**Exercise**
Reproduce every line of the listing below word for word, keeping its spelling, punctuation, and line breaks unchanged.

(Collected data)
'''

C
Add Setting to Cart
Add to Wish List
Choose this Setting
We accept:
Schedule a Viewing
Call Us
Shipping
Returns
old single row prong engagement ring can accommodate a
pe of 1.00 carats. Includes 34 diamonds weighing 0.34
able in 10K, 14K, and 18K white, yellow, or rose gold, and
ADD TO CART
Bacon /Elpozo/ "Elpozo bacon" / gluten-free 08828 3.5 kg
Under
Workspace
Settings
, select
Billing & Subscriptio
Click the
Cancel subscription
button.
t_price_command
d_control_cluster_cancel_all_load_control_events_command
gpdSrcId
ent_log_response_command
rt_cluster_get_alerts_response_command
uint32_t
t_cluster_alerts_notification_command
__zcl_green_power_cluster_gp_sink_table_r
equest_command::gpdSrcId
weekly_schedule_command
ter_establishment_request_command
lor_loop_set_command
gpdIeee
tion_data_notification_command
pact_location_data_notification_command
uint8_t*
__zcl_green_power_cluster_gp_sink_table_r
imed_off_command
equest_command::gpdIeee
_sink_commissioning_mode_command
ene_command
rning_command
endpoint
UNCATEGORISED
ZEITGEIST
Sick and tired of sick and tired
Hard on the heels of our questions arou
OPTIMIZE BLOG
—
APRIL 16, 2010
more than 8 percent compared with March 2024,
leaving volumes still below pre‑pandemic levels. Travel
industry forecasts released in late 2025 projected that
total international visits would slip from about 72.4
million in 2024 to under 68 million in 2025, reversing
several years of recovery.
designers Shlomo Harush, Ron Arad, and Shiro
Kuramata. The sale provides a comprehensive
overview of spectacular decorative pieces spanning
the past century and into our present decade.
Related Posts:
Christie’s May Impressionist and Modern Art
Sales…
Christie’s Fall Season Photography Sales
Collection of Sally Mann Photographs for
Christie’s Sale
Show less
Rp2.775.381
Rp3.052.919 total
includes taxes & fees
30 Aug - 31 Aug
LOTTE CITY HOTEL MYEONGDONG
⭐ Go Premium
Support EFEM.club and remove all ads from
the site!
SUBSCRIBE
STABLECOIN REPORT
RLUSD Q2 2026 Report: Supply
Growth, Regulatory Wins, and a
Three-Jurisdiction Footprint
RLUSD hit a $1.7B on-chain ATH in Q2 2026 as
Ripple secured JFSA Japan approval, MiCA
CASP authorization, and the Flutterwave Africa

'''

**Task result**
C
Add Setting to Cart
Add to Wish List
Choose this Setting
We accept:
Schedule a Viewing
Call Us
Shipping
Returns
old single row prong engagement ring can accommodate a
pe of 1.00 carats. Includes 34 diamonds weighing 0.34
able in 10K, 14K, and 18K white, yellow, or rose gold, and
ADD TO CART
Bacon /Elpozo/ "Elpozo bacon" / gluten-free 08828 3.5 kg
Under
Workspace
Settings
, select
Billing & Subscriptio
Click the
Cancel subscription
button.
t_price_command
d_control_cluster_cancel_all_load_control_events_command
gpdSrcId
ent_log_response_command
rt_cluster_get_alerts_response_command
uint32_t
t_cluster_alerts_notification_command
__zcl_green_power_cluster_gp_sink_table_r
equest_command::gpdSrcId
weekly_schedule_command
ter_establishment_request_command
lor_loop_set_command
gpdIeee
tion_data_notification_command
pact_location_data_notification_command
uint8_t*
__zcl_green_power_cluster_gp_sink_table_r
imed_off_command
equest_command::gpdIeee
_sink_commissioning_mode_command
ene_command
rning_command
endpoint
UNCATEGORISED
ZEITGEIST
Sick and tired of sick and tired
Hard on the heels of our questions arou
OPTIMIZE BLOG
—
APRIL 16, 2010
more than 8 percent compared with March 2024,
leaving volumes still below pre‑pandemic levels. Travel
industry forecasts released in late 2025 projected that
total international visits would slip from about 72.4
million in 2024 to under 68 million in 2025, reversing
several years of recovery.
designers Shlomo Harush, Ron Arad, and Shiro
Kuramata. The sale provides a comprehensive
overview of spectacular decorative pieces spanning
the past century and into our present decade.
Related Posts:
Christie’s May Impressionist and Modern Art
Sales…
Christie’s Fall Season Photography Sales
Collection of Sally Mann Photographs for
Christie’s Sale
Show less
Rp2.775.381
Rp3.052.919 total
includes taxes & fees
30 Aug - 31 Aug
LOTTE CITY HOTEL MYEONGDONG
⭐ Go Premium
Support EFEM.club and remove all ads from
the site!
SUBSCRIBE
STABLECOIN REPORT
RLUSD Q2 2026 Report: Supply
Growth, Regulatory Wins, and a
Three-Jurisdiction Footprint
RLUSD hit a $1.7B on-chain ATH in Q2 2026 as
Ripple secured JFSA Japan approval, MiCA
CASP authorization, and the Flutterwave Africa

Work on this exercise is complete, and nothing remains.